Nancy still stood beside the table and from the fact of standing, while all the rest of them were seated, from the fact of being called Miss Averil, she seemed, for the moment, oddly an outsider; as if she hardly belonged to the circle of which Miss Toner was the centre. “Do come and sit near us,” said Miss Toner. “For I had to miss you, too, you see, as well as the primroses.”

“I’d crowd you there,” said Nancy, smiling. “I’ll sit here near Aunt Eleanor.” From something in her eyes Oldmeadow felt suddenly sure that not till now had she realized that it had not, really, been her and Barney’s walk. She offered the primroses to Mrs. Chadwick as she took the chair beside her, saying, “They’ll fill your white bowl in the morning-room, Aunt Eleanor.”

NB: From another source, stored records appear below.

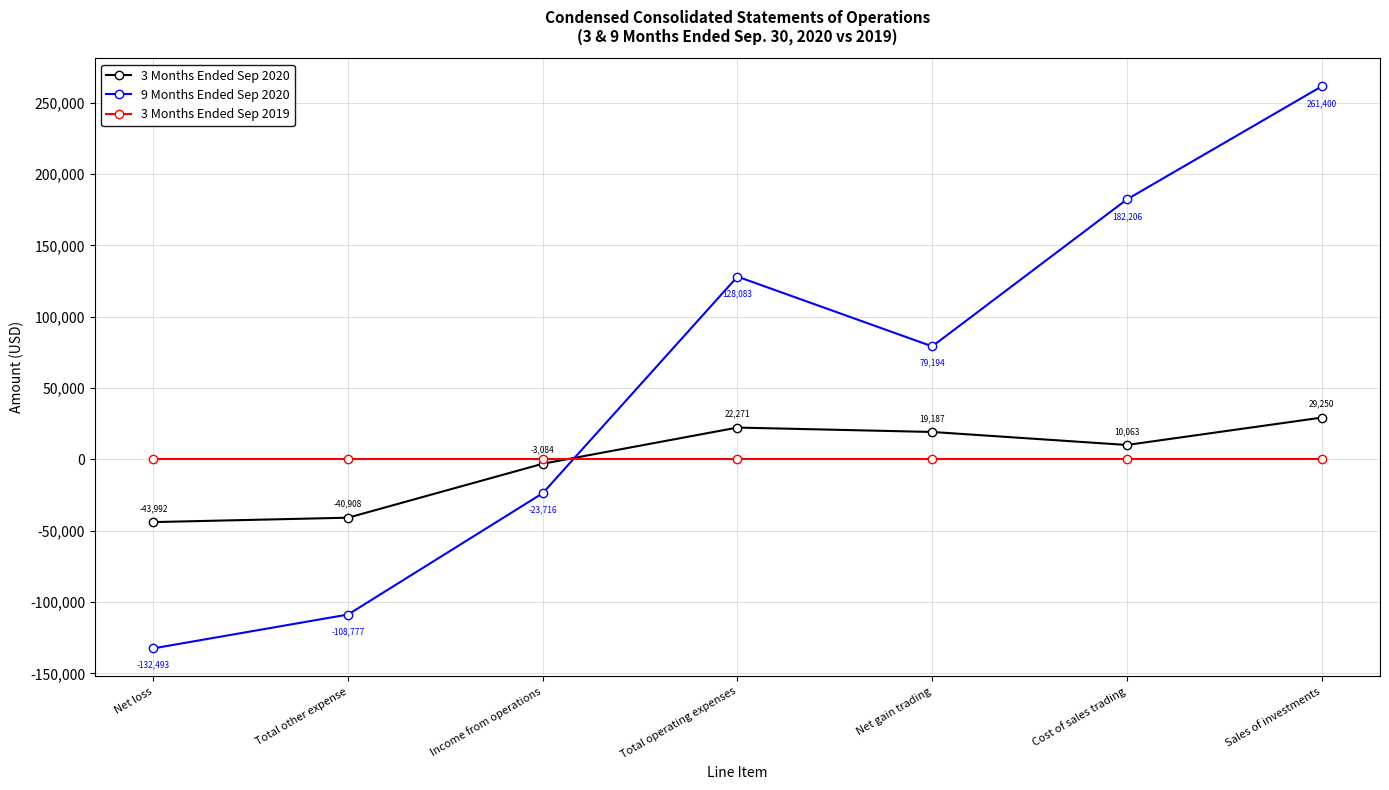

Which series has the widest spread of values?

9 Months Ended Sep 2020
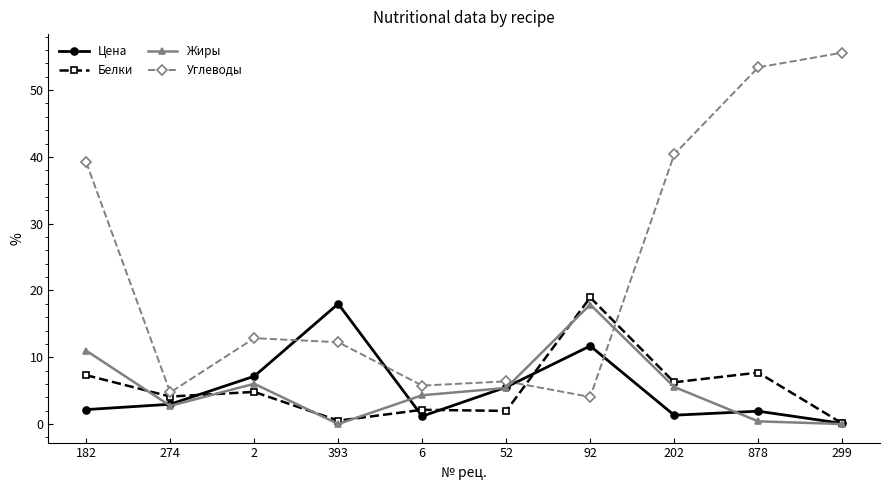

What is the spread (max minus min) of values at 299?

55.6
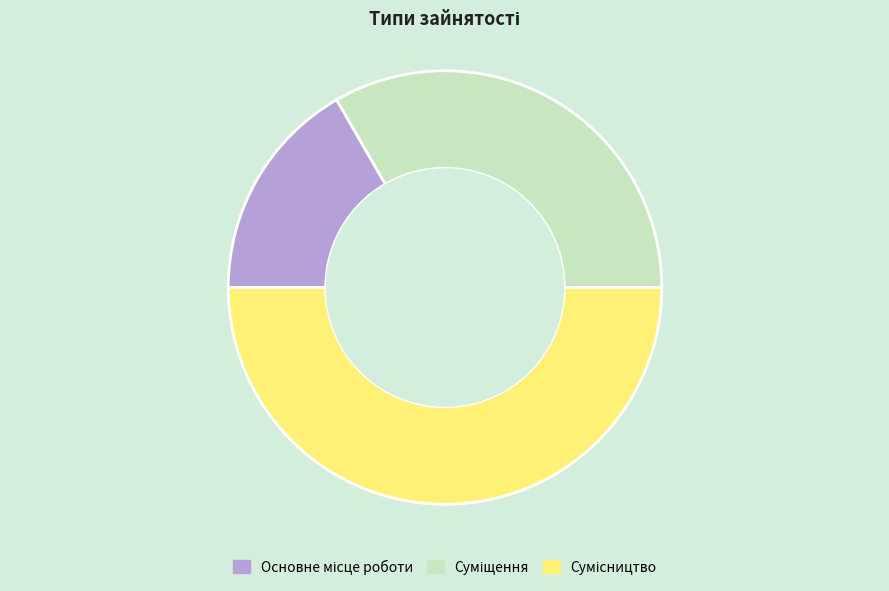

Is Сумісництво the majority of the pie?

No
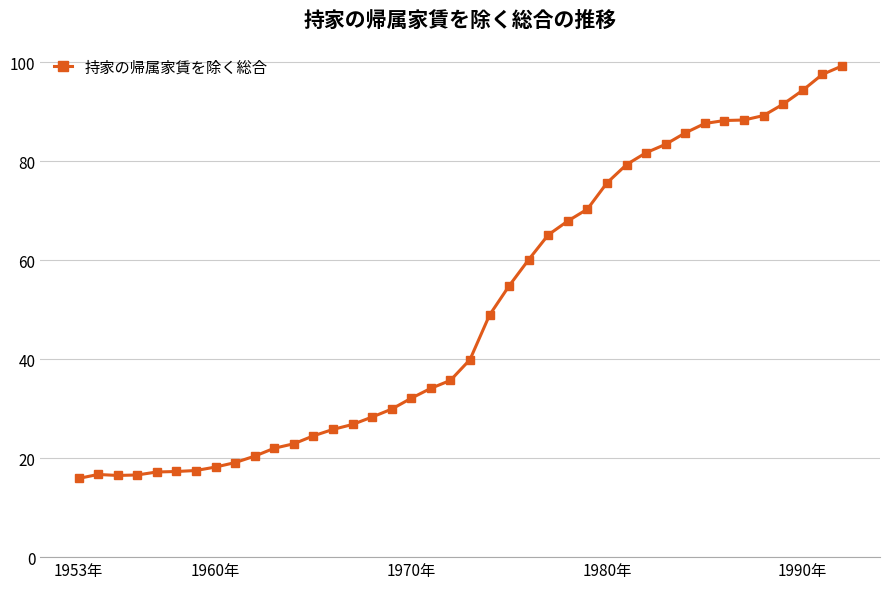

What is the difference between the maximum and minimum values?

83.3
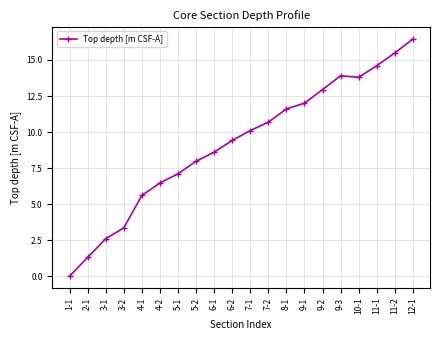

What is the difference between the second highest and minimum values?

15.5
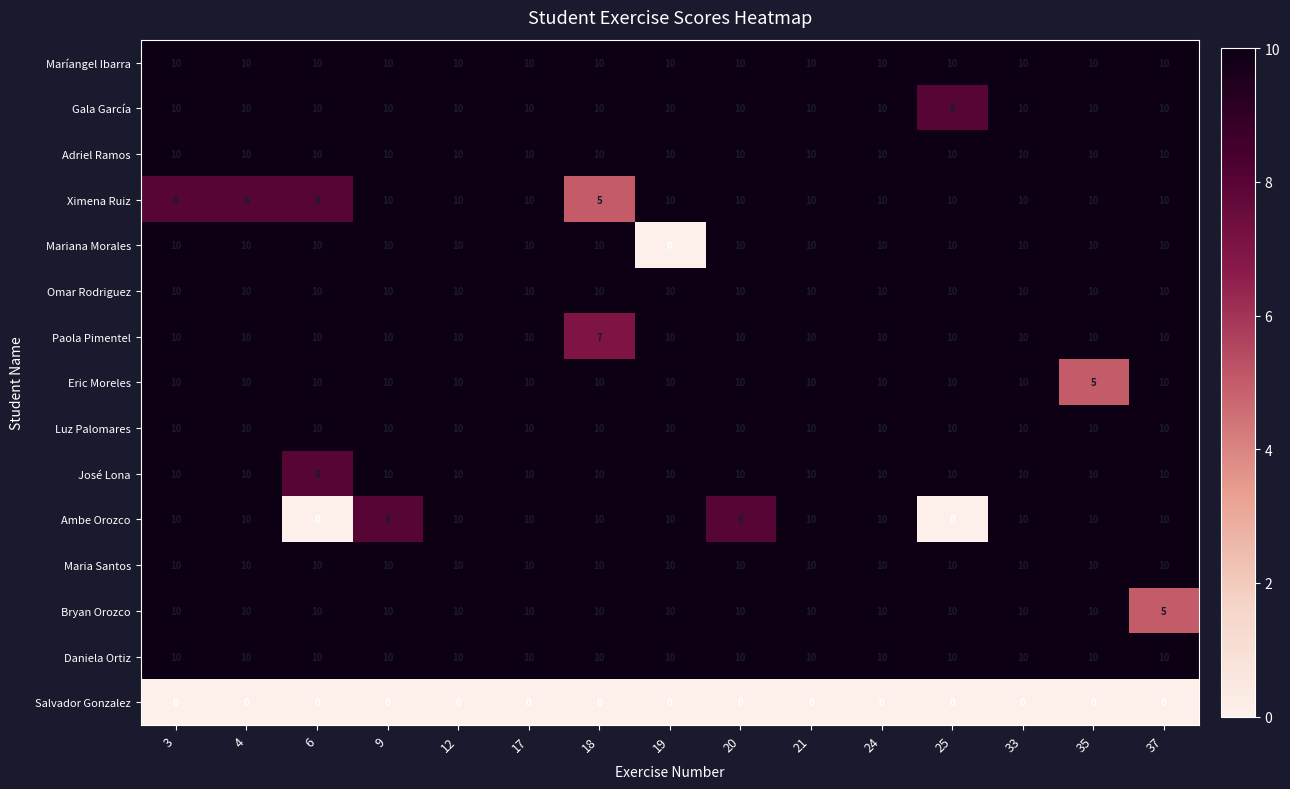

What is the total value across all series at 37?

135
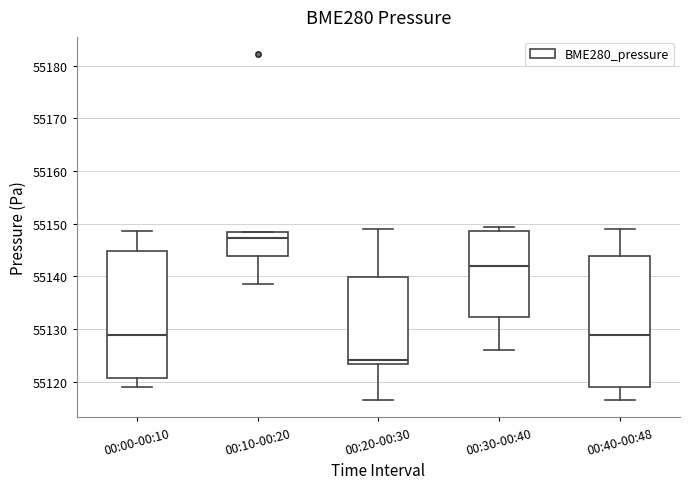

Reading left to right, transcribe this box plot: for each box, give where its median line is, the range the box spans, and where its two whiskers end, as read against the y-axis. The values are not printed on the chart, so give them approximately, as read against the axis.

00:00-00:10: median 55129, box 55121 to 55145, whiskers 55119 to 55149
00:10-00:20: median 55147, box 55144 to 55148, whiskers 55139 to 55148
00:20-00:30: median 55124, box 55123 to 55140, whiskers 55116 to 55149
00:30-00:40: median 55142, box 55132 to 55149, whiskers 55126 to 55149 (just above the box's upper edge)
00:40-00:48: median 55129, box 55119 to 55144, whiskers 55116 to 55149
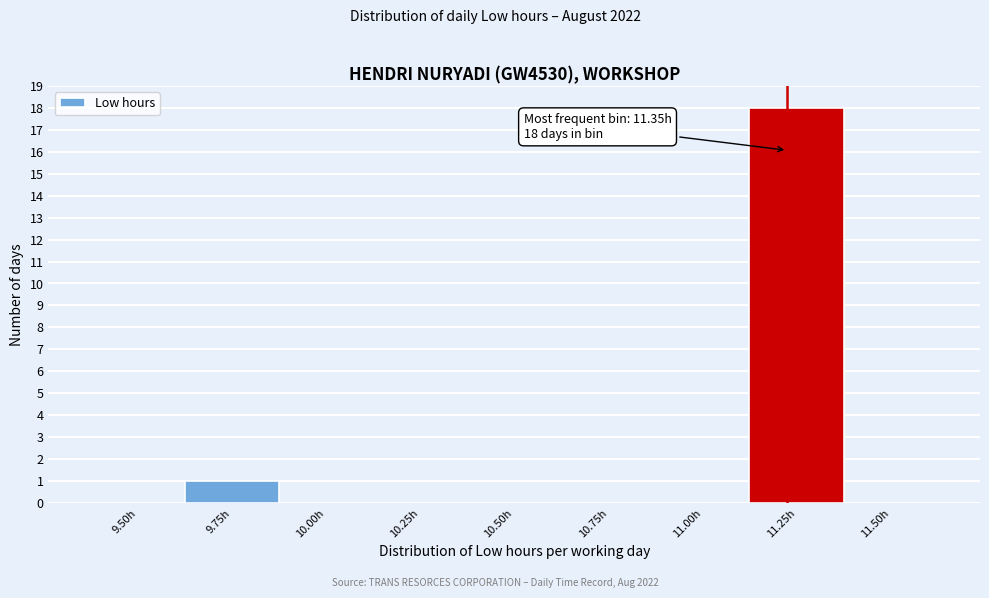

Reading left to right, what are all the values shown in this chart?

9.50h=0	9.75h=1	10.00h=0	10.25h=0	10.50h=0	10.75h=0	11.00h=0	11.25h=18	11.50h=0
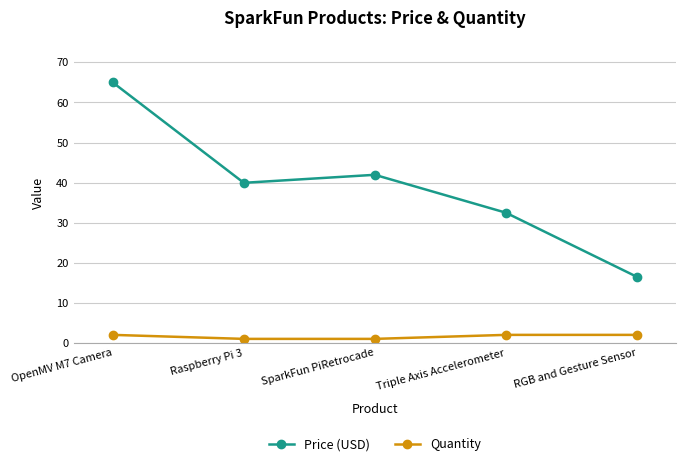

What is the minimum value shown in the chart?

1.0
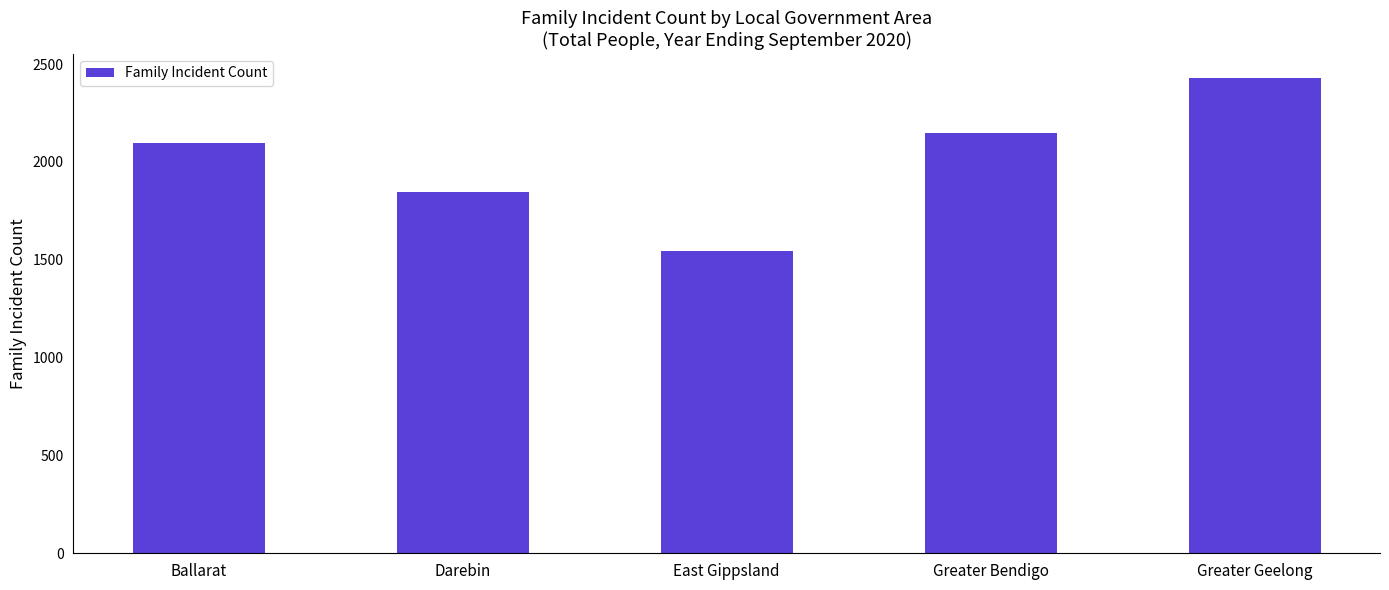

The value at Greater Bendigo is 3192. True or false?

False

“Oh, I say; but I meant those for Adrienne, Nancy!” Barney exclaimed, and as he did so Meg’s eyes met Oldmeadow’s over the household loaf. “She didn’t see them in the wood, so she ought to have them. Mummy is suffocated with primroses already.”

But Nancy showed no rash and only an acute Meg could have guessed a cut as she answered: “I’ll pick another bunch to-morrow for Miss Toner, Barney. They’ll be fresher to take to London. These are really Aunt Eleanor’s. I always fill that bowl for her.”